# washing machine making noise



## Drew_2kXJ (Jun 29, 2009)

Frigidaire model # FWS1234FS1

Hello, my washing machine is making a double clunking noise during the spin cycle and it gets quite loud. It sounds almost like a car going over a speedbump quickly and its at one specific point on the spin.  You can turn it by hand and it will make the noise in the same spot.

We have removed the front of the washer and looked for water leaking, no water to be found.

We have tried to remove the agitator and we can't figure out how it comes off. This is where we are stuck, if we can get this thing off we can continue looking for clues.

We have tried prying it, unscrewing it, and pulling it. And it won't budge. If you turn it counter clockwise it tightens up and if you turn it clockwise it will spin freely.

Any help would be appreciated.


----------



## bkplasma (Jul 12, 2009)

Look for a cap on top of the agitator.  It will be really hard to get off... Under the cap you should find a bolt. This holds the agitator.


----------



## Superpack (Nov 13, 2009)

I would guess that you have a transmission going out. Not to much in there to make noise in agit.

Regards,


----------



## Nestor_Kelebay (Nov 13, 2009)

I'm not familiar with Frigidaire washers, but I thought that it MIGHT simply be that the feet on the washer aren't leveled.  Maybe try pushing each corner of the machine downward during the spin cycle and see if the noise goes away when you push down on one corner.


----------



## rebecca16 (Nov 14, 2009)

I am not sure though but you could Check for drum bearing failure if your washing machine is noisy on the spin cycle. You can take the belt off and spin the drum by hand, and if the drum rumbles, replace the bearings. hope this will help you as you told you hear the noise during the spin cycle.


----------

Information provided

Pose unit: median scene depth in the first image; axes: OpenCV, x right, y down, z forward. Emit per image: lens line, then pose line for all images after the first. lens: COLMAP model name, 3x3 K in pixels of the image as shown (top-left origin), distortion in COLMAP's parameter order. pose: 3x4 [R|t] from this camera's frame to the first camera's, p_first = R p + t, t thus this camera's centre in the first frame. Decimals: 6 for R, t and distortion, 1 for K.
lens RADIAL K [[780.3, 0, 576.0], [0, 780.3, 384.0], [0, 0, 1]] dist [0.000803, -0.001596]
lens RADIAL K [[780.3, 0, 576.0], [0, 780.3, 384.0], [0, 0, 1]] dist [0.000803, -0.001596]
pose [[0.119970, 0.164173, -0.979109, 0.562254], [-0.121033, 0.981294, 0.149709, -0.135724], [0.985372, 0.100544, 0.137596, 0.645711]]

==

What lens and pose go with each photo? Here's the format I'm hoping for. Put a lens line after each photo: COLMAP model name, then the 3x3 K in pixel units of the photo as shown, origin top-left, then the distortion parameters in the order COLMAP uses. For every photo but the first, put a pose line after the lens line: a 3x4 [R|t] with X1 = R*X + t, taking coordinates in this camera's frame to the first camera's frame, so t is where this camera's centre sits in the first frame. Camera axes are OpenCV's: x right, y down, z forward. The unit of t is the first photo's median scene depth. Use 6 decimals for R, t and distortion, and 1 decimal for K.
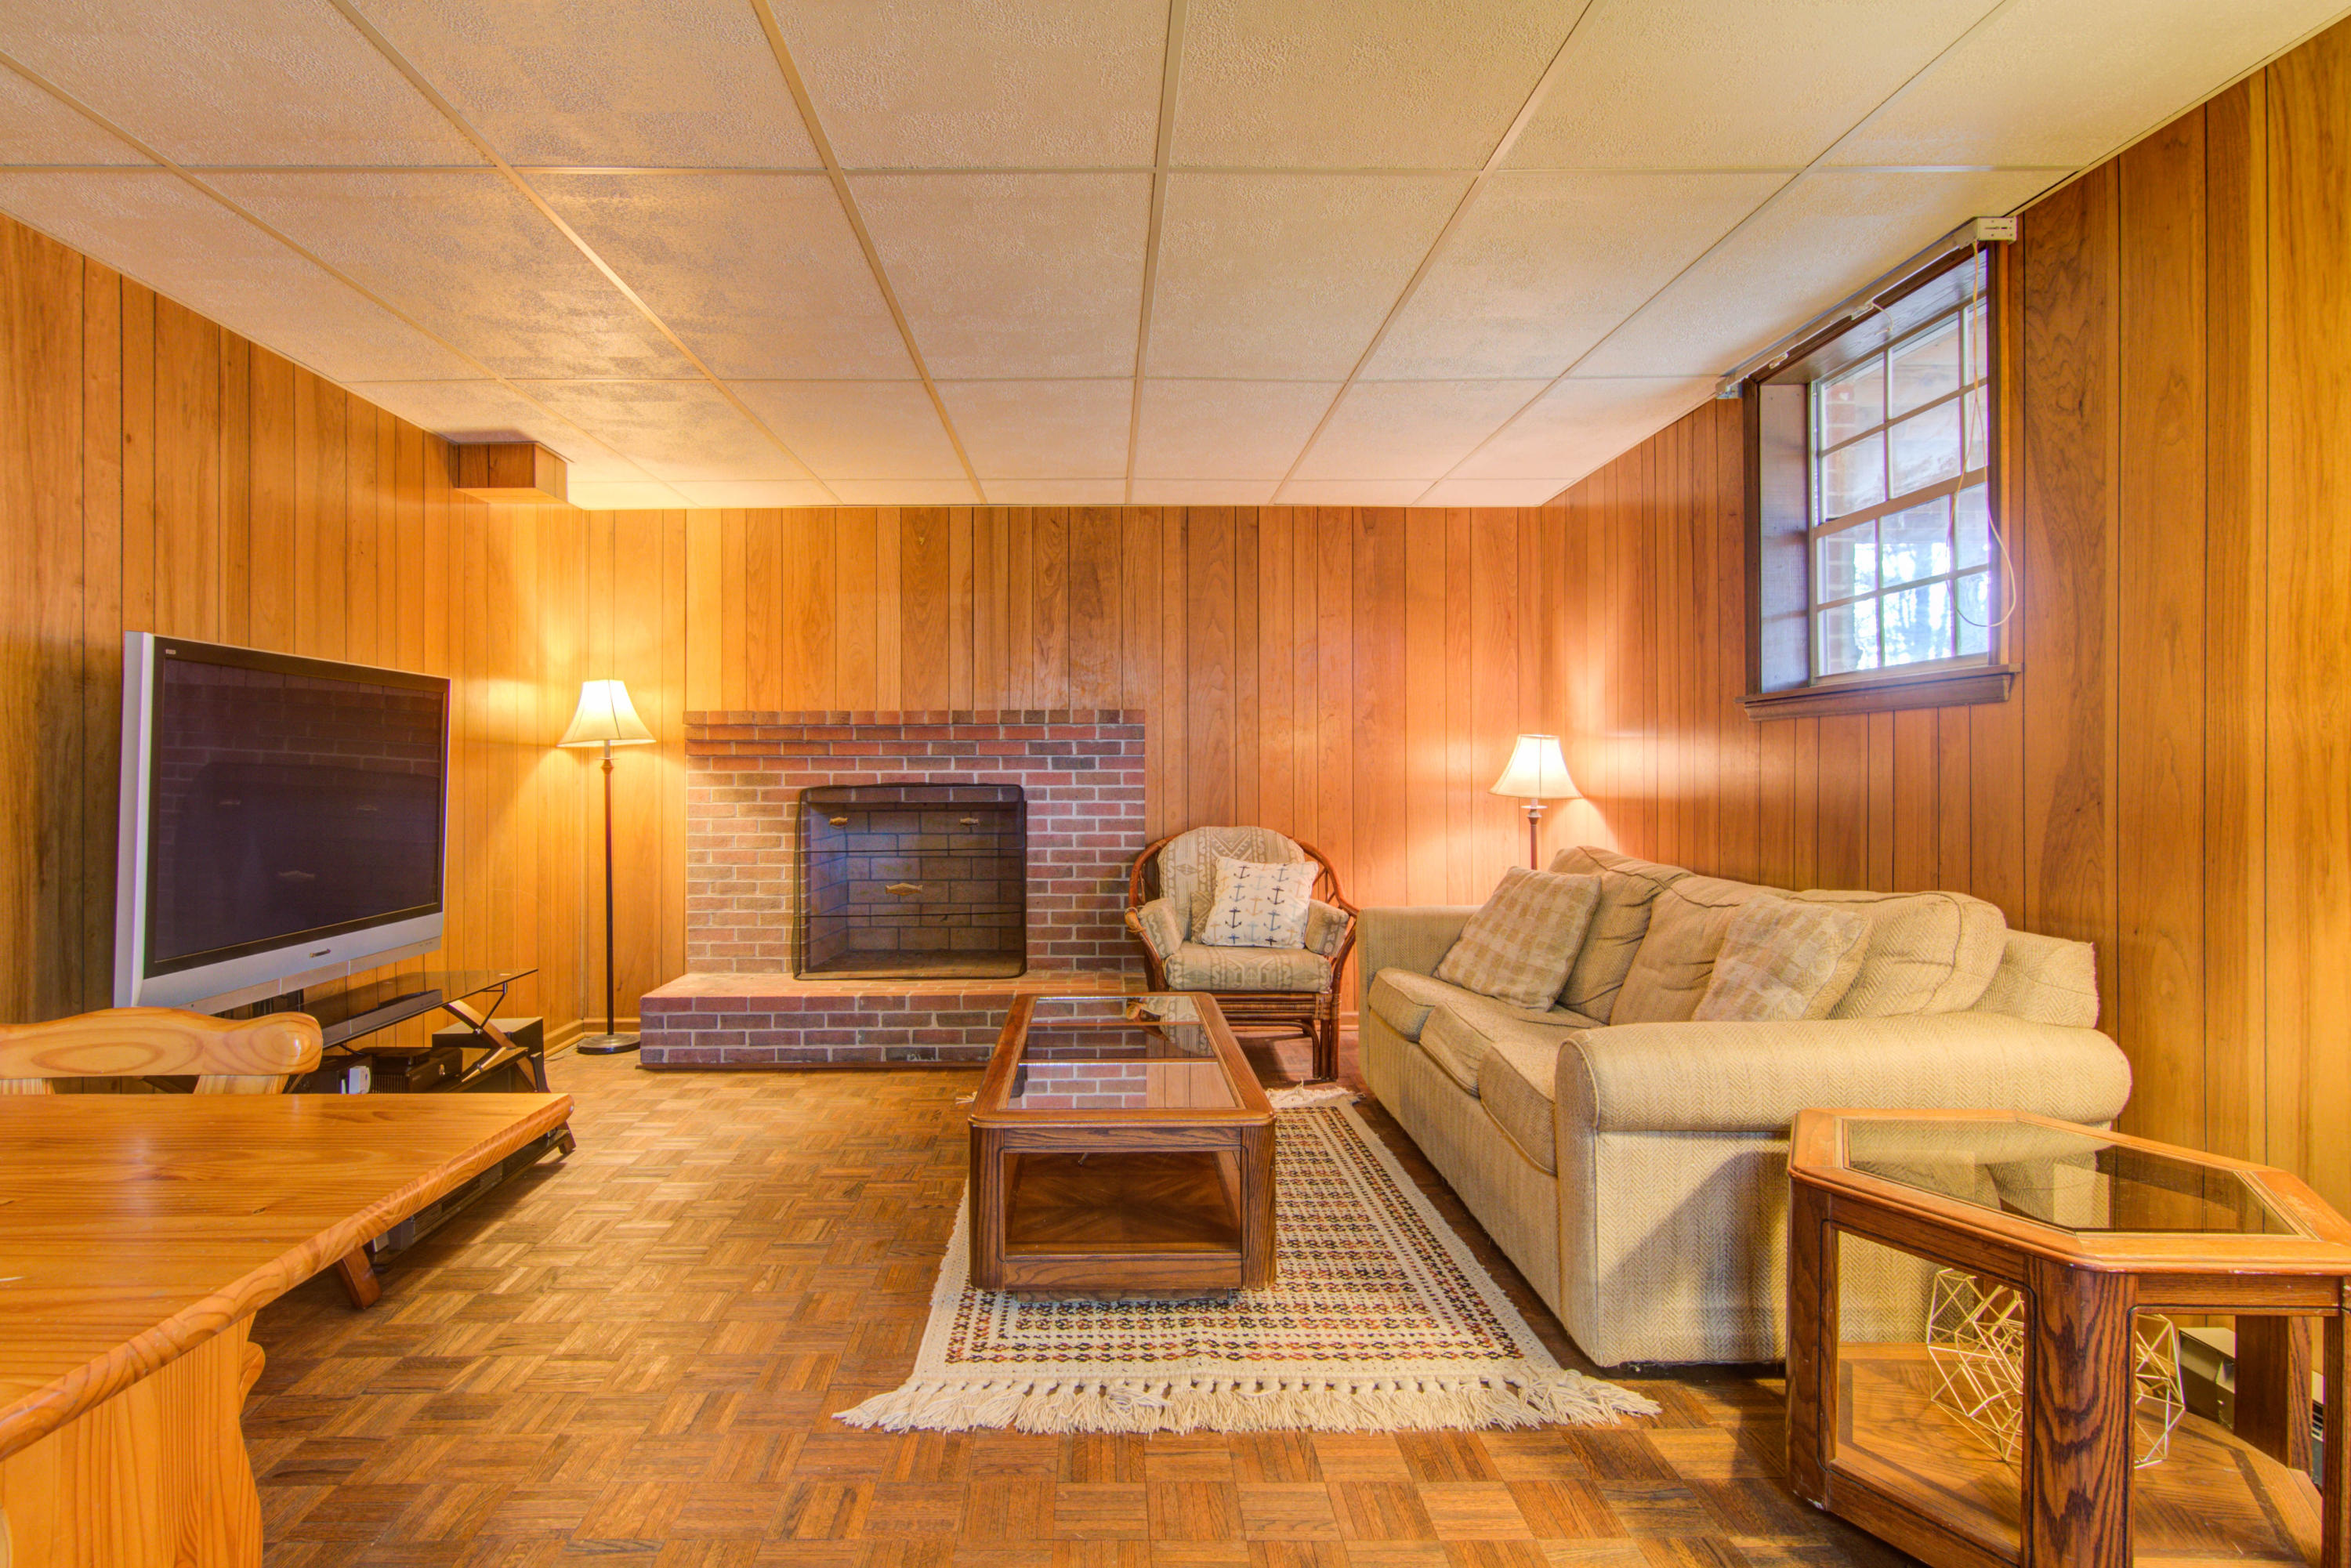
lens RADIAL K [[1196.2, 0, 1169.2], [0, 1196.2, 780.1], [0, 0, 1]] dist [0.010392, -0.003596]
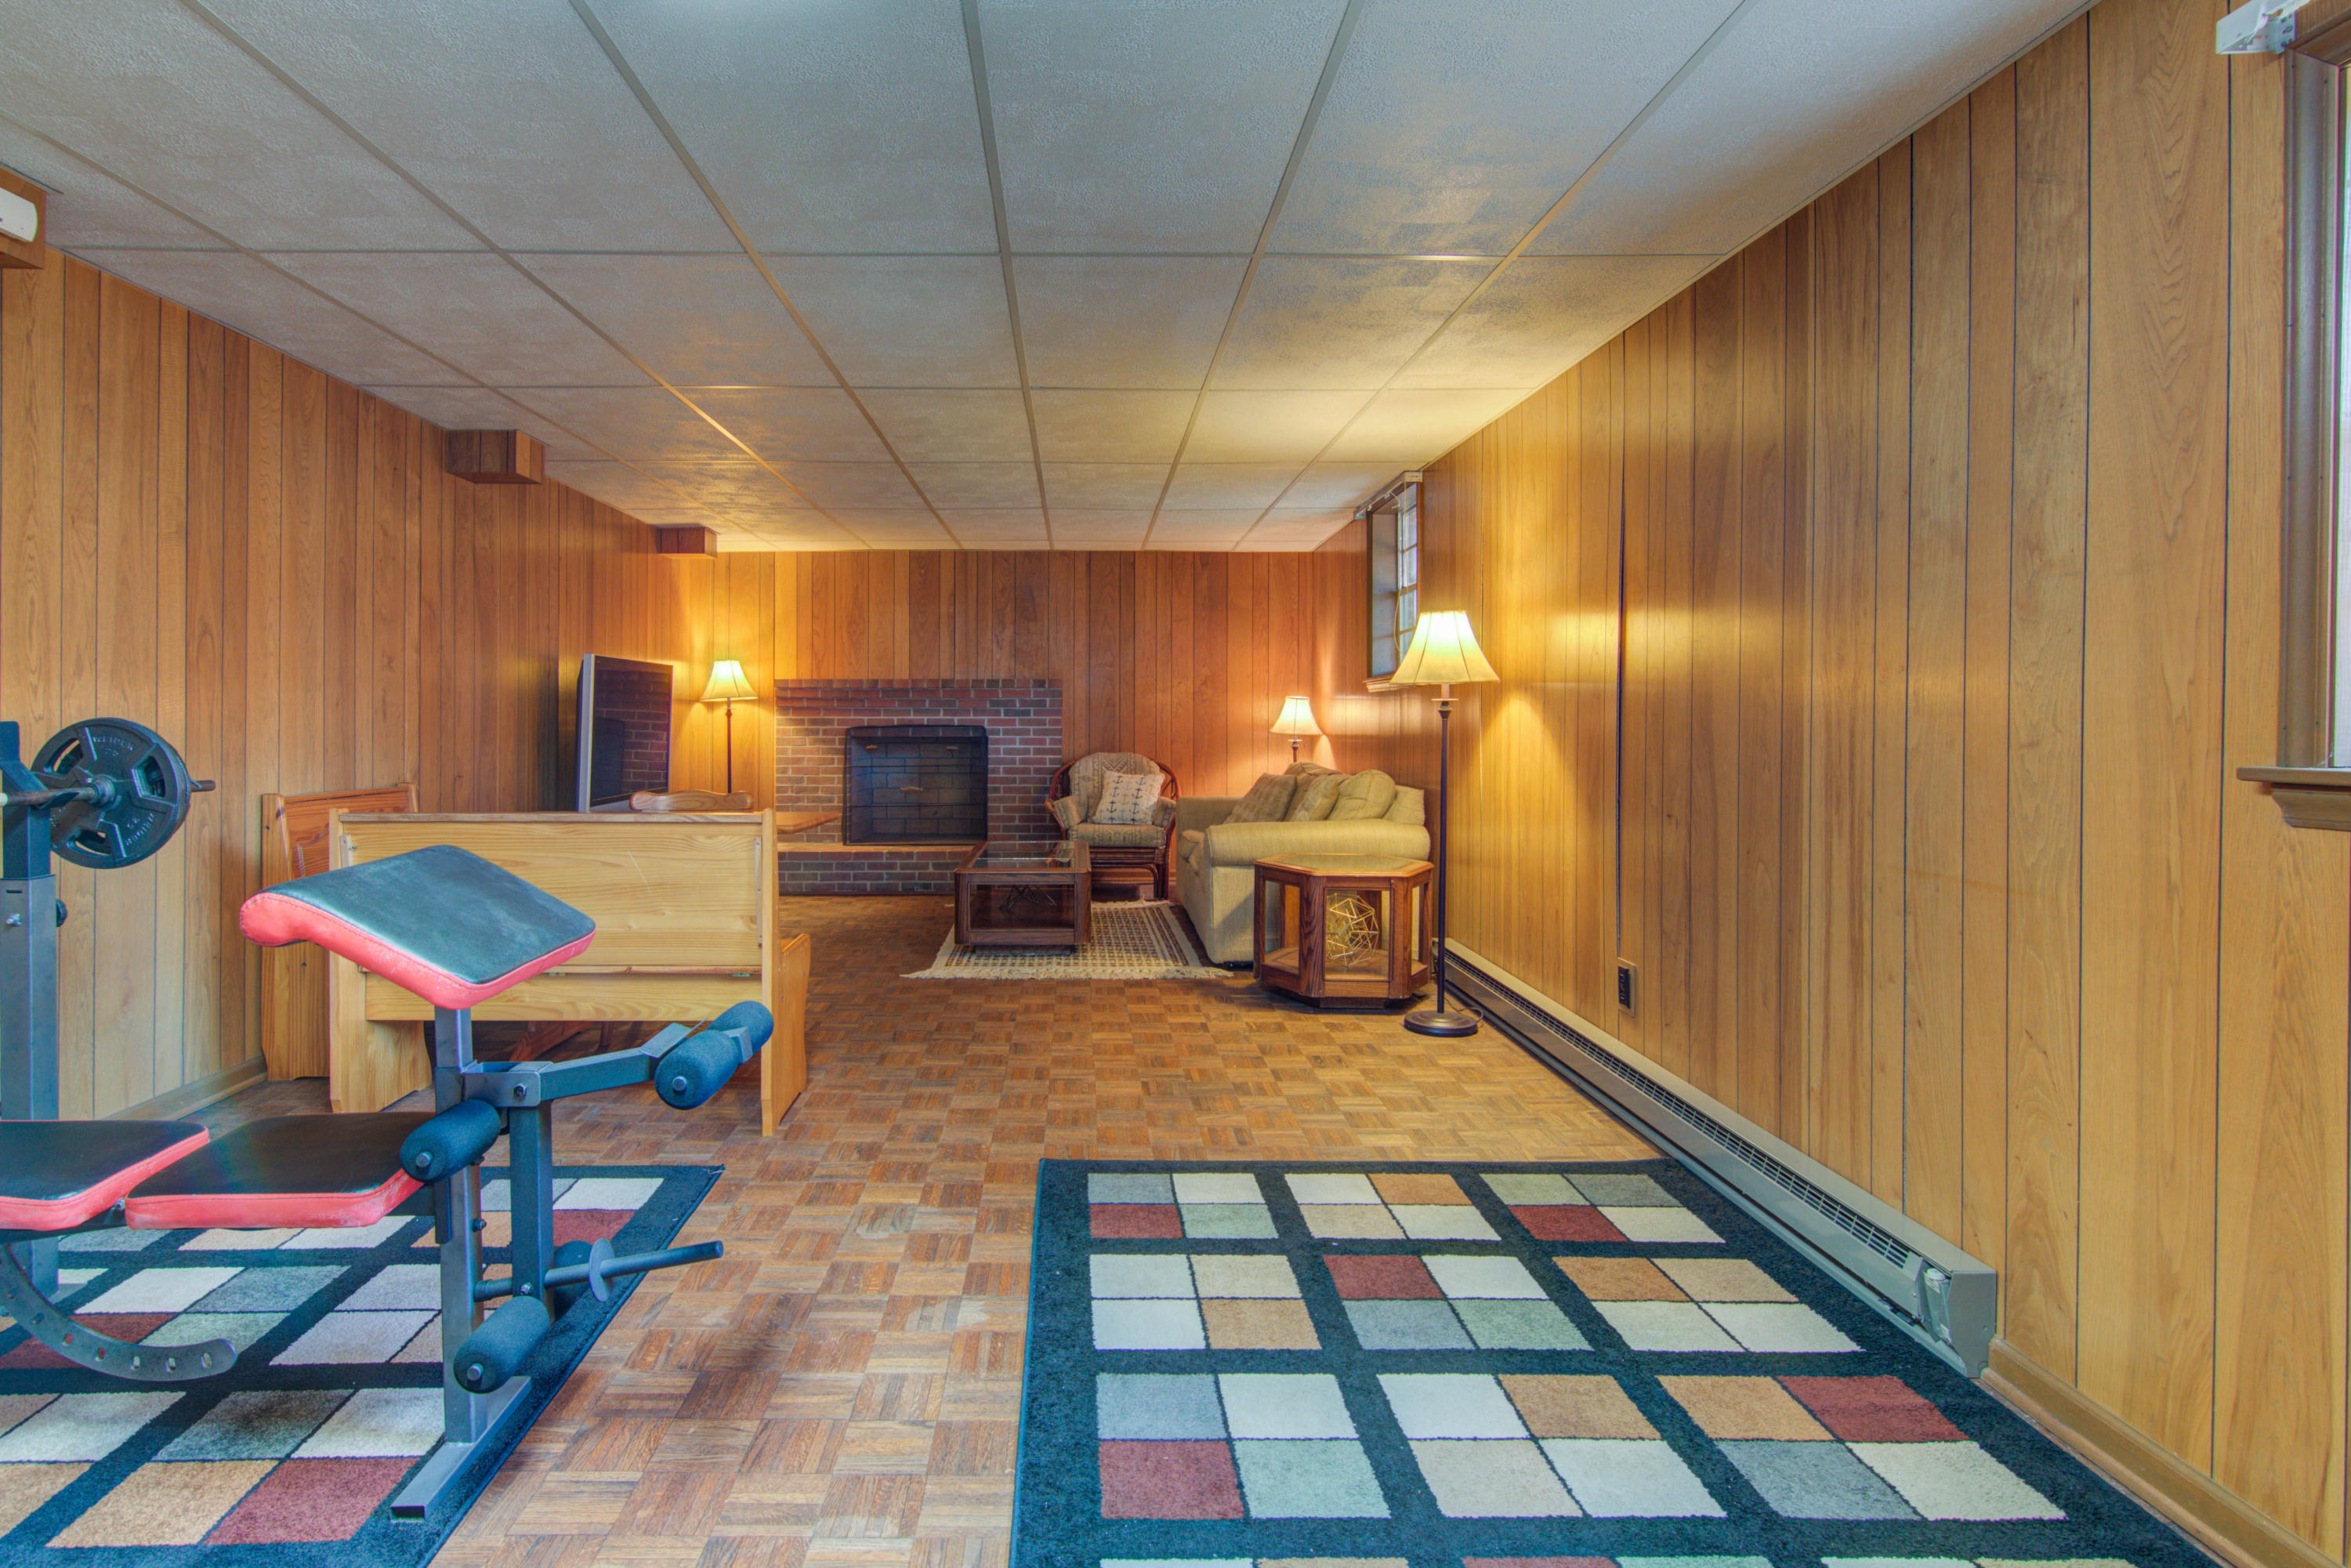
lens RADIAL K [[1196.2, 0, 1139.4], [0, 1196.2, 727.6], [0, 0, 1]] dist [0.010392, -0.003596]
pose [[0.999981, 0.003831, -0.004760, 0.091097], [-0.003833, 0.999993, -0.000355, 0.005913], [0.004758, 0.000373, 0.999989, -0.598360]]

---

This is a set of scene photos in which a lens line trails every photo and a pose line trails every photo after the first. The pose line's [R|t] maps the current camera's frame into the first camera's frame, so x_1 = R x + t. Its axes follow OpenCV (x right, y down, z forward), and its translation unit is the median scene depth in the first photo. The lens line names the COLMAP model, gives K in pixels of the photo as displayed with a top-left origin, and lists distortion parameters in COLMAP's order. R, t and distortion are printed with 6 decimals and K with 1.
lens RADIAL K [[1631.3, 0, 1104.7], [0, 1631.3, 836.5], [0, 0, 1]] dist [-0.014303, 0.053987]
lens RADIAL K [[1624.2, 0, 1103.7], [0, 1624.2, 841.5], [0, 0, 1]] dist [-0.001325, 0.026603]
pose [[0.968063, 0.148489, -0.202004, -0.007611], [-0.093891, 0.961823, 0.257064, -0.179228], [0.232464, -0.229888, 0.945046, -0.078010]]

Questions
1) In the washing machine thread, list the usernames of everyone who replied to the first post.
2) In the washing machine thread, what does bkplasma say is under the cap on top of the agitator?

Written answers
1) bkplasma, Superpack, Nestor_Kelebay, rebecca16

2) A bolt that holds the agitator.